[YOUR TASK] Everything in the entries is to be written out exactly, except for the pictures.

[SOURCE RECORDS]
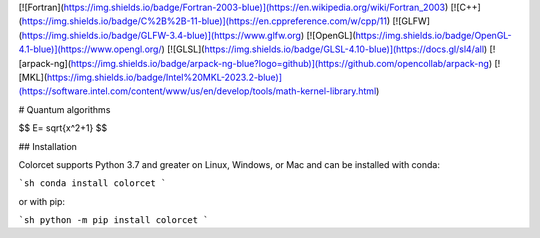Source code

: 
[![Fortran](https://img.shields.io/badge/Fortran-2003-blue)](https://en.wikipedia.org/wiki/Fortran_2003)
[![C++](https://img.shields.io/badge/C%2B%2B-11-blue)](https://en.cppreference.com/w/cpp/11)
[![GLFW](https://img.shields.io/badge/GLFW-3.4-blue)](https://www.glfw.org)
[![OpenGL](https://img.shields.io/badge/OpenGL-4.1-blue)](https://www.opengl.org/)
[![GLSL](https://img.shields.io/badge/GLSL-4.10-blue)](https://docs.gl/sl4/all)
[![arpack-ng](https://img.shields.io/badge/arpack-ng-blue?logo=github)](https://github.com/opencollab/arpack-ng)
[![MKL](https://img.shields.io/badge/Intel%20MKL-2023.2-blue)](https://software.intel.com/content/www/us/en/develop/tools/math-kernel-library.html)



# Quantum algorithms

.. image:: https://github.com/Quantum-algorithms/images/vortices.png
    :width: 100%
    :align: center
    :target: https://cmasher.readthedocs.io
    :alt: CMasher Colormap Overview

$$
E= \sqrt{x^2+1}
$$

## Installation

Colorcet supports Python 3.7 and greater on Linux, Windows, or Mac
and can be installed with conda:

```sh
conda install colorcet
```

or with pip:

```sh
python -m pip install colorcet
```
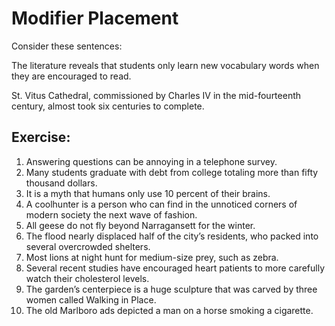 * Modifier Placement

Consider these sentences: 

The literature reveals that students only learn new vocabulary words when they are encouraged to read. 

St. Vitus Cathedral, commissioned by Charles IV in the mid-fourteenth century, almost took six centuries to complete. 

** Exercise:  
1. Answering questions can be annoying in a telephone survey.
2. Many students graduate with debt from college totaling more than fifty thousand dollars.
3. It is a myth that humans only use 10 percent of their brains.
4. A coolhunter is a person who can find in the unnoticed corners of modern society the next wave of fashion.
5. All geese do not fly beyond Narragansett for the winter. 
6. The flood nearly displaced half of the city’s residents, who packed into several overcrowded shelters.
7. Most lions at night hunt for medium-size prey, such as zebra.
8. Several recent studies have encouraged heart patients to more carefully watch their cholesterol levels.
9. The garden’s centerpiece is a huge sculpture that was carved by three women called Walking in Place.
10. The old Marlboro ads depicted a man on a horse smoking a cigarette.
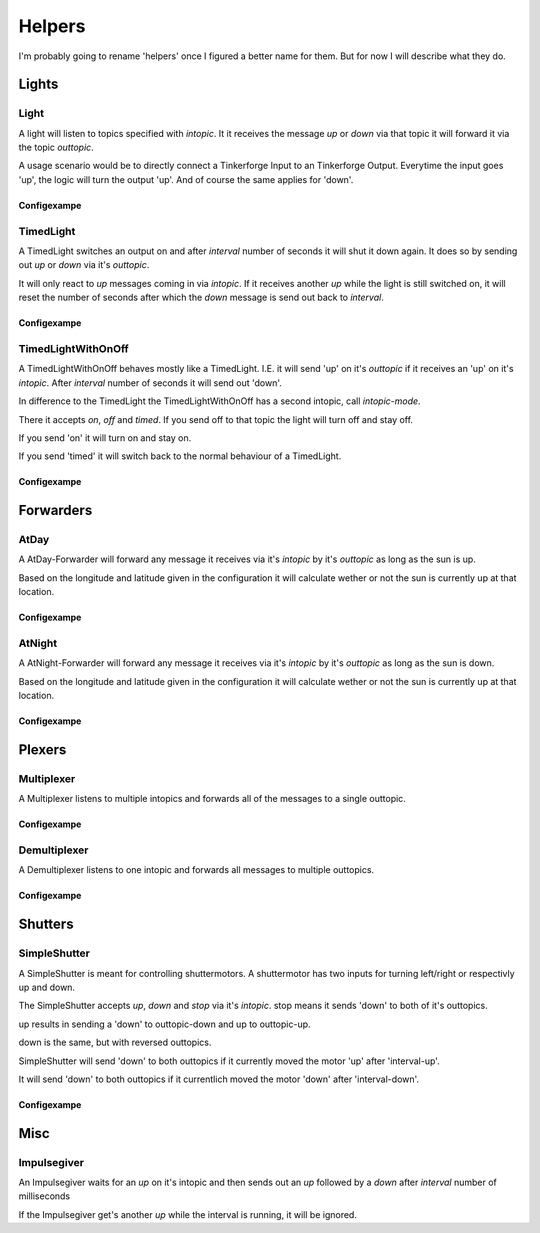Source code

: .. vim: set tw=80 :

#######
Helpers
#######

I'm probably going to rename 'helpers' once I figured a better name for them.
But for now I will describe what they do.

Lights
======

Light
-----
A light will listen to topics specified with *intopic*. It it receives the
message *up* or *down* via that topic it will forward it via the topic
*outtopic*.

A usage scenario would be to directly connect a Tinkerforge Input to an
Tinkerforge Output. Everytime the input goes 'up', the logic will turn the
output 'up'. And of course the same applies for 'down'.

Configexampe
````````````
..
    "light1": {
        "type": "lights.Light", 
        "intopic": "tfin1/port2", 
        "outtopic": "tfout1/port0/set"
    }


TimedLight
----------
A TimedLight switches an output on and after *interval* number of seconds it
will shut it down again. It does so by sending out *up* or *down* via it's
*outtopic*.

It will only react to *up* messages coming in via *intopic*. If it receives
another *up* while the light is still switched on, it will reset the number of
seconds after which the *down* message is send out back to *interval*.

Configexampe
````````````
..
    "timedlight1": {
        "type": "lights.TimedLight", 
        "interval": 30
        "intopic": "tfin1/port2", 
        "outtopic": "tfout1/port0/set"
    }

TimedLightWithOnOff
-------------------
A TimedLightWithOnOff behaves mostly like a TimedLight. I.E. it will send 'up'
on it's *outtopic* if it receives an 'up' on it's *intopic*. After *interval*
number of seconds it will send out 'down'.

In difference to the TimedLight the TimedLightWithOnOff has a second intopic,
call *intopic-mode*.

There it accepts *on*, *off* and *timed*. If you send off to that topic the
light will turn off and stay off.

If you send 'on' it will turn on and stay on.

If you send 'timed' it will switch back to the normal behaviour of a TimedLight.

Configexampe
````````````
..
    "timedlightonoff1": {
        "type": "lights.TimedLightWithOnOff", 
        "interval": 30
        "intopic": "tfin1/port2", 
        "intopic-mode": "modeswitchtimedlight1"
        "outtopic": "tfout1/port0/set"
    }


Forwarders
==========

AtDay
-----
A AtDay-Forwarder will forward any message it receives via it's *intopic* by
it's *outtopic* as long as the sun is up.

Based on the longitude and latitude given in the configuration it will calculate
wether or not the sun is currently up at that location.

Configexampe
````````````
..
    "daylightforwarder": {
        "type": "forwarders.AtDay", 
        "latitude": "50.0",
        "longitude": "9.3",
        "intopic": "tfin1/port2", 
        "outtopic": "daylight"
    }

AtNight
-------
A AtNight-Forwarder will forward any message it receives via it's *intopic* by
it's *outtopic* as long as the sun is down.

Based on the longitude and latitude given in the configuration it will calculate
wether or not the sun is currently up at that location.

Configexampe
````````````
..
    "nighttimeforwarder": {
        "type": "forwarders.AtNight", 
        "latitude": "50.0",
        "longitude": "9.3",
        "intopic": "tfin1/port2", 
        "outtopic": "nighttime"
    }


Plexers
=======

Multiplexer
-----------
A Multiplexer listens to multiple intopics and forwards all of the messages
to a single outtopic.

Configexampe
````````````
..
    "multiplexer1": {
        "type": "plexer.Multi", 
        "intopic": ["tfin1/port0", 
                    "tfin1/port1",
                    "tfin1/port2"]
        "outtopic": "multi1"
    }

Demultiplexer
-------------
A Demultiplexer listens to one intopic and forwards all messages to multiple
outtopics.

Configexampe
````````````
..
    "demultiplexer1": {
        "type": "plexer.Demulti", 
        "intopic": "tfin1/port0",
        "outtopic": ["tfout1/port0",
                     "tfout1/port1"]
    }


Shutters
========

SimpleShutter
-------------
A SimpleShutter is meant for controlling shuttermotors. A shuttermotor has two
inputs for turning left/right or respectivly up and down. 

The SimpleShutter accepts *up*, *down* and *stop* via it's *intopic*. stop means
it sends 'down' to both of it's outtopics. 

up results in sending a 'down' to outtopic-down and up to outtopic-up. 

down is the same, but with reversed outtopics.

SimpleShutter will send 'down' to both outtopics if it currently moved the motor
'up' after 'interval-up'.

It will send 'down' to both outtopics if it currentlich moved the motor 'down'
after 'interval-down'.

Configexampe
````````````
..
    "shutter1": {
        "type": "shutters.SimpleShutter", 
        "intopic": "shutter1",
        "outtopic-up": "tfout1/port0",
        "outtopic-down": "tfout1/port1",
        "interval-up": 30,
        "interval-down": 30
    }


Misc
====

Impulsegiver
------------

An Impulsegiver waits for an *up* on it's intopic and then sends out an *up*
followed by a *down* after *interval* number of milliseconds

If the Impulsegiver get's another *up* while the interval is running, it will be
ignored.

..
    "dooropener1": {
        "type": "misc.Impulsegiver", 
        "intopic": "door1",
        "outtopic": "tfout2/port3/set",
        "interval": "500",
    }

[THE COMPLETED TASK]
Source code

: 
[![Fortran](https://img.shields.io/badge/Fortran-2003-blue)](https://en.wikipedia.org/wiki/Fortran_2003)
[![C++](https://img.shields.io/badge/C%2B%2B-11-blue)](https://en.cppreference.com/w/cpp/11)
[![GLFW](https://img.shields.io/badge/GLFW-3.4-blue)](https://www.glfw.org)
[![OpenGL](https://img.shields.io/badge/OpenGL-4.1-blue)](https://www.opengl.org/)
[![GLSL](https://img.shields.io/badge/GLSL-4.10-blue)](https://docs.gl/sl4/all)
[![arpack-ng](https://img.shields.io/badge/arpack-ng-blue?logo=github)](https://github.com/opencollab/arpack-ng)
[![MKL](https://img.shields.io/badge/Intel%20MKL-2023.2-blue)](https://software.intel.com/content/www/us/en/develop/tools/math-kernel-library.html)



# Quantum algorithms

.. image:: https://github.com/Quantum-algorithms/images/vortices.png
    :width: 100%
    :align: center
    :target: https://cmasher.readthedocs.io
    :alt: CMasher Colormap Overview

$$
E= \sqrt{x^2+1}
$$

## Installation

Colorcet supports Python 3.7 and greater on Linux, Windows, or Mac
and can be installed with conda:

```sh
conda install colorcet
```

or with pip:

```sh
python -m pip install colorcet
```
 * Modifier Placement

Consider these sentences: 

The literature reveals that students only learn new vocabulary words when they are encouraged to read. 

St. Vitus Cathedral, commissioned by Charles IV in the mid-fourteenth century, almost took six centuries to complete. 

** Exercise:  
1. Answering questions can be annoying in a telephone survey.
2. Many students graduate with debt from college totaling more than fifty thousand dollars.
3. It is a myth that humans only use 10 percent of their brains.
4. A coolhunter is a person who can find in the unnoticed corners of modern society the next wave of fashion.
5. All geese do not fly beyond Narragansett for the winter. 
6. The flood nearly displaced half of the city’s residents, who packed into several overcrowded shelters.
7. Most lions at night hunt for medium-size prey, such as zebra.
8. Several recent studies have encouraged heart patients to more carefully watch their cholesterol levels.
9. The garden’s centerpiece is a huge sculpture that was carved by three women called Walking in Place.
10. The old Marlboro ads depicted a man on a horse smoking a cigarette.
Source code

: .. vim: set tw=80 :

#######
Helpers
#######

I'm probably going to rename 'helpers' once I figured a better name for them.
But for now I will describe what they do.

Lights
======

Light
-----
A light will listen to topics specified with *intopic*. It it receives the
message *up* or *down* via that topic it will forward it via the topic
*outtopic*.

A usage scenario would be to directly connect a Tinkerforge Input to an
Tinkerforge Output. Everytime the input goes 'up', the logic will turn the
output 'up'. And of course the same applies for 'down'.

Configexampe
````````````
..
    "light1": {
        "type": "lights.Light", 
        "intopic": "tfin1/port2", 
        "outtopic": "tfout1/port0/set"
    }


TimedLight
----------
A TimedLight switches an output on and after *interval* number of seconds it
will shut it down again. It does so by sending out *up* or *down* via it's
*outtopic*.

It will only react to *up* messages coming in via *intopic*. If it receives
another *up* while the light is still switched on, it will reset the number of
seconds after which the *down* message is send out back to *interval*.

Configexampe
````````````
..
    "timedlight1": {
        "type": "lights.TimedLight", 
        "interval": 30
        "intopic": "tfin1/port2", 
        "outtopic": "tfout1/port0/set"
    }

TimedLightWithOnOff
-------------------
A TimedLightWithOnOff behaves mostly like a TimedLight. I.E. it will send 'up'
on it's *outtopic* if it receives an 'up' on it's *intopic*. After *interval*
number of seconds it will send out 'down'.

In difference to the TimedLight the TimedLightWithOnOff has a second intopic,
call *intopic-mode*.

There it accepts *on*, *off* and *timed*. If you send off to that topic the
light will turn off and stay off.

If you send 'on' it will turn on and stay on.

If you send 'timed' it will switch back to the normal behaviour of a TimedLight.

Configexampe
````````````
..
    "timedlightonoff1": {
        "type": "lights.TimedLightWithOnOff", 
        "interval": 30
        "intopic": "tfin1/port2", 
        "intopic-mode": "modeswitchtimedlight1"
        "outtopic": "tfout1/port0/set"
    }


Forwarders
==========

AtDay
-----
A AtDay-Forwarder will forward any message it receives via it's *intopic* by
it's *outtopic* as long as the sun is up.

Based on the longitude and latitude given in the configuration it will calculate
wether or not the sun is currently up at that location.

Configexampe
````````````
..
    "daylightforwarder": {
        "type": "forwarders.AtDay", 
        "latitude": "50.0",
        "longitude": "9.3",
        "intopic": "tfin1/port2", 
        "outtopic": "daylight"
    }

AtNight
-------
A AtNight-Forwarder will forward any message it receives via it's *intopic* by
it's *outtopic* as long as the sun is down.

Based on the longitude and latitude given in the configuration it will calculate
wether or not the sun is currently up at that location.

Configexampe
````````````
..
    "nighttimeforwarder": {
        "type": "forwarders.AtNight", 
        "latitude": "50.0",
        "longitude": "9.3",
        "intopic": "tfin1/port2", 
        "outtopic": "nighttime"
    }


Plexers
=======

Multiplexer
-----------
A Multiplexer listens to multiple intopics and forwards all of the messages
to a single outtopic.

Configexampe
````````````
..
    "multiplexer1": {
        "type": "plexer.Multi", 
        "intopic": ["tfin1/port0", 
                    "tfin1/port1",
                    "tfin1/port2"]
        "outtopic": "multi1"
    }

Demultiplexer
-------------
A Demultiplexer listens to one intopic and forwards all messages to multiple
outtopics.

Configexampe
````````````
..
    "demultiplexer1": {
        "type": "plexer.Demulti", 
        "intopic": "tfin1/port0",
        "outtopic": ["tfout1/port0",
                     "tfout1/port1"]
    }


Shutters
========

SimpleShutter
-------------
A SimpleShutter is meant for controlling shuttermotors. A shuttermotor has two
inputs for turning left/right or respectivly up and down. 

The SimpleShutter accepts *up*, *down* and *stop* via it's *intopic*. stop means
it sends 'down' to both of it's outtopics. 

up results in sending a 'down' to outtopic-down and up to outtopic-up. 

down is the same, but with reversed outtopics.

SimpleShutter will send 'down' to both outtopics if it currently moved the motor
'up' after 'interval-up'.

It will send 'down' to both outtopics if it currentlich moved the motor 'down'
after 'interval-down'.

Configexampe
````````````
..
    "shutter1": {
        "type": "shutters.SimpleShutter", 
        "intopic": "shutter1",
        "outtopic-up": "tfout1/port0",
        "outtopic-down": "tfout1/port1",
        "interval-up": 30,
        "interval-down": 30
    }


Misc
====

Impulsegiver
------------

An Impulsegiver waits for an *up* on it's intopic and then sends out an *up*
followed by a *down* after *interval* number of milliseconds

If the Impulsegiver get's another *up* while the interval is running, it will be
ignored.

..
    "dooropener1": {
        "type": "misc.Impulsegiver", 
        "intopic": "door1",
        "outtopic": "tfout2/port3/set",
        "interval": "500",
    }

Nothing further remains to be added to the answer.